**Source records**
--- START ---

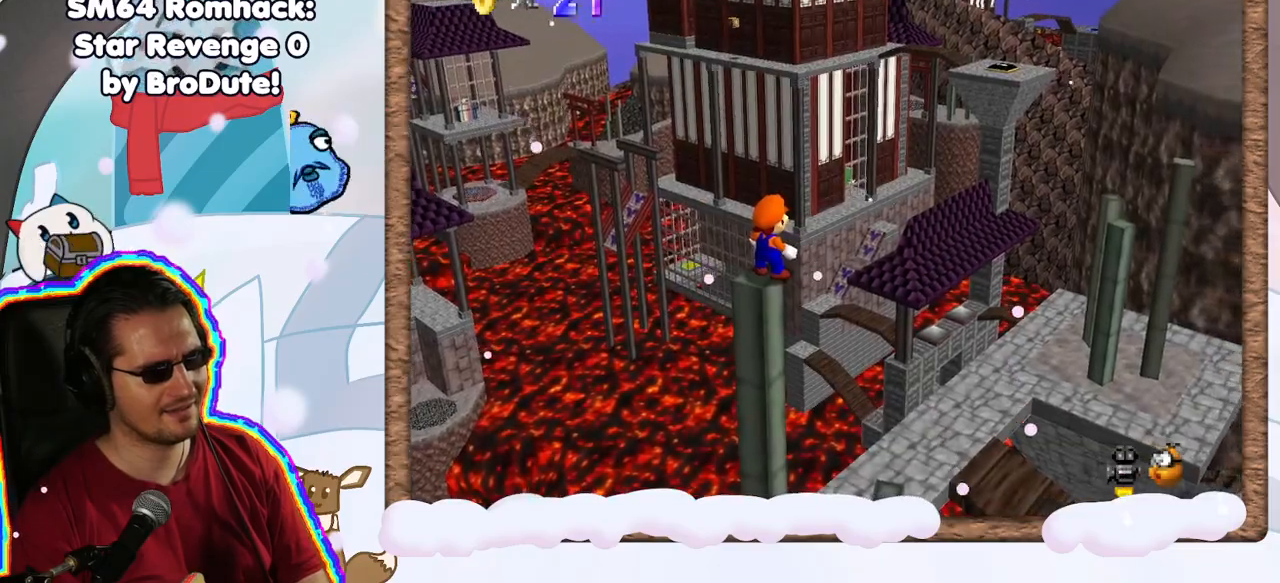
{"buttons": [], "left_stick": "center", "events": [[133, "C_DOWN", "down"], [267, "C_DOWN", "up"], [333, "C_DOWN", "down"], [450, "C_DOWN", "up"]]}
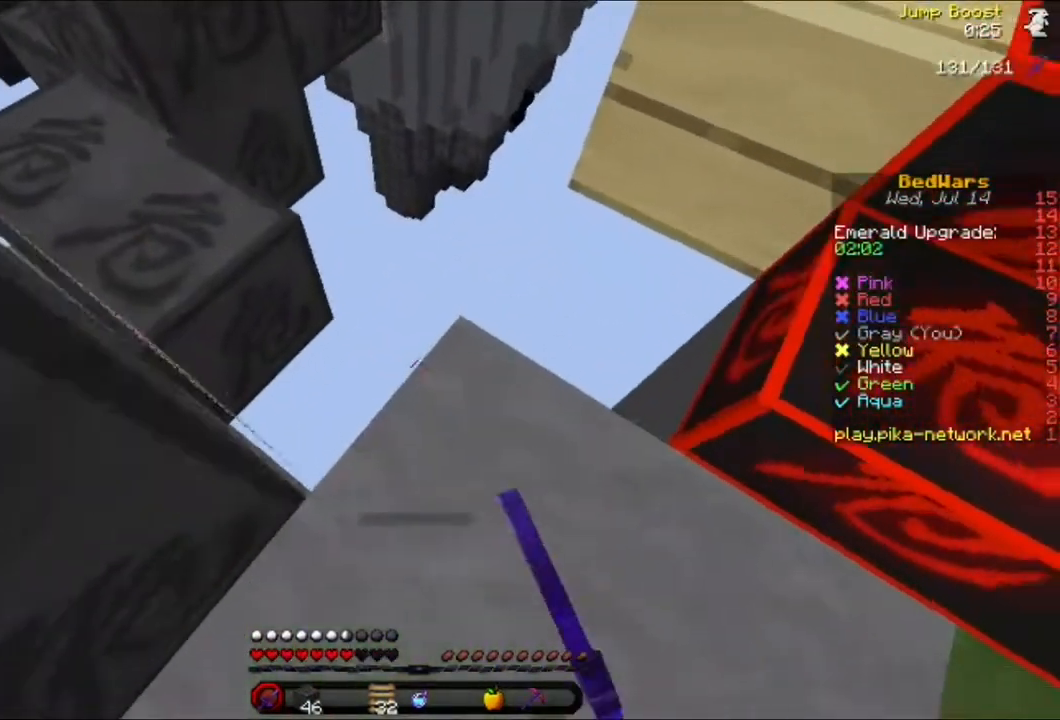
Gameplay with keyboard and mouse; each line is a JSON object with the keys and mouse buttons held at the frame after it. "events" lists presses ("down") and releases ("up") of "a", "d", "s", "w", "mouse_left" and "mouse_right" between this image and that frame as [ms after this image, input, new state], when the widget could be followed in between. "mouse_left", "mouse_right" = the "left", "right" buttons of the "mouse" list. No other keys are recorded. Fast repeated clicks can show as one long hold. Mouse movement is not recorded.
{"keys": ["d", "w"], "mouse": [], "events": [[440, "d", "down"], [520, "w", "down"]]}
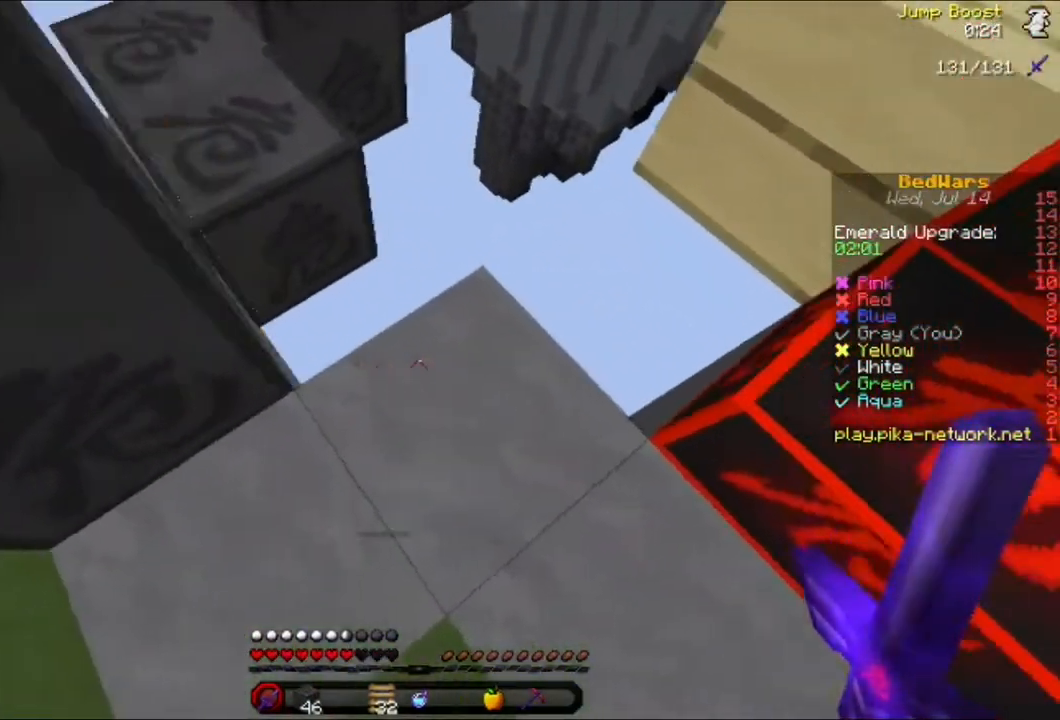
{"keys": ["w"], "mouse": [], "events": [[400, "d", "up"]]}
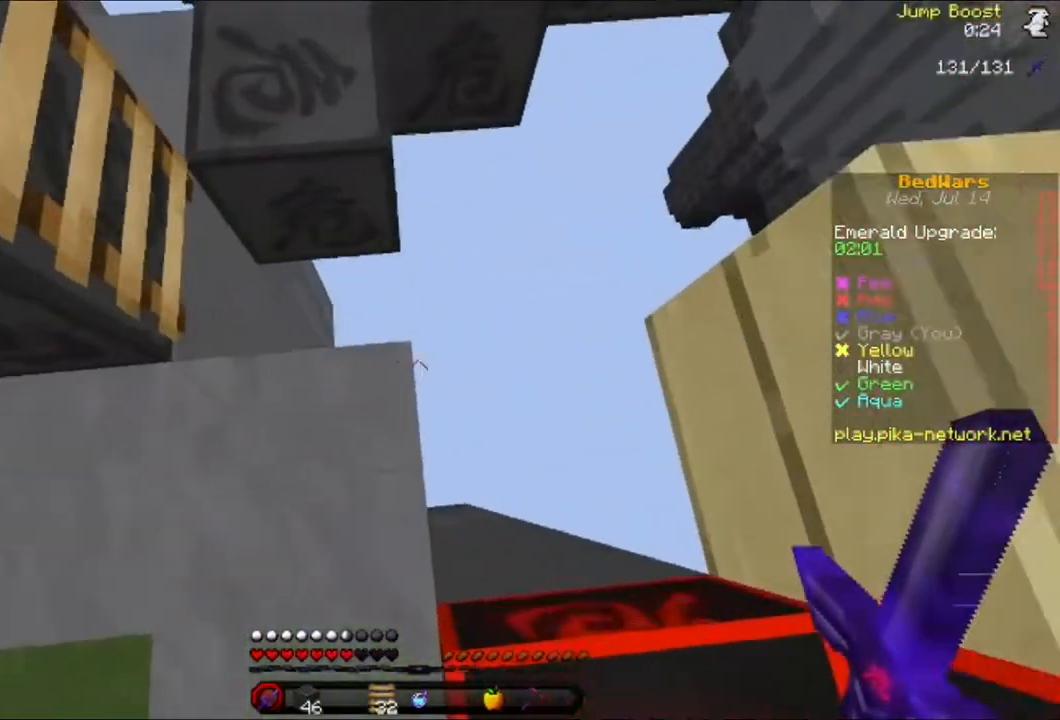
{"keys": ["d"], "mouse": [], "events": [[120, "w", "up"], [200, "a", "down"], [360, "a", "up"], [480, "d", "down"]]}
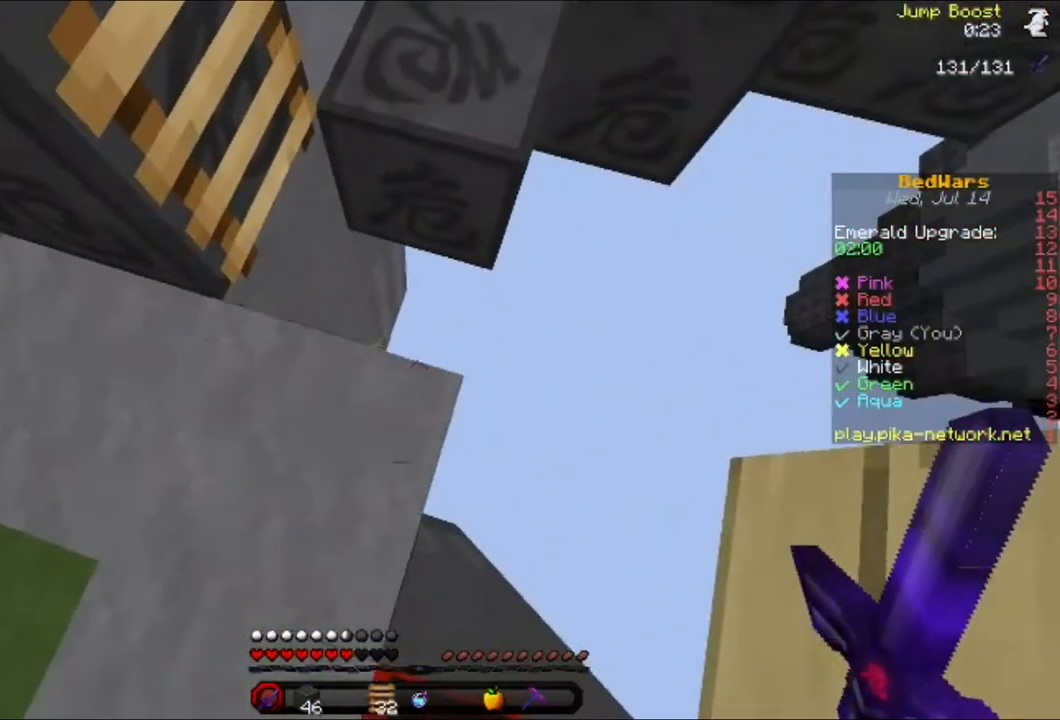
{"keys": [], "mouse": [], "events": [[40, "d", "up"], [160, "w", "down"], [200, "d", "down"], [400, "d", "up"], [440, "w", "up"]]}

--- END ---

**Required action**
Transcribe all records verbatim, no pictures.

**Answer to this exercise**
{"buttons": [], "left_stick": "center", "events": [[133, "C_DOWN", "down"], [267, "C_DOWN", "up"], [333, "C_DOWN", "down"], [450, "C_DOWN", "up"]]}
Gameplay with keyboard and mouse; each line is a JSON object with the keys and mouse buttons held at the frame after it. "events" lists presses ("down") and releases ("up") of "a", "d", "s", "w", "mouse_left" and "mouse_right" between this image and that frame as [ms after this image, input, new state], when the widget could be followed in between. "mouse_left", "mouse_right" = the "left", "right" buttons of the "mouse" list. No other keys are recorded. Fast repeated clicks can show as one long hold. Mouse movement is not recorded.
{"keys": ["d", "w"], "mouse": [], "events": [[440, "d", "down"], [520, "w", "down"]]}
{"keys": ["w"], "mouse": [], "events": [[400, "d", "up"]]}
{"keys": ["d"], "mouse": [], "events": [[120, "w", "up"], [200, "a", "down"], [360, "a", "up"], [480, "d", "down"]]}
{"keys": [], "mouse": [], "events": [[40, "d", "up"], [160, "w", "down"], [200, "d", "down"], [400, "d", "up"], [440, "w", "up"]]}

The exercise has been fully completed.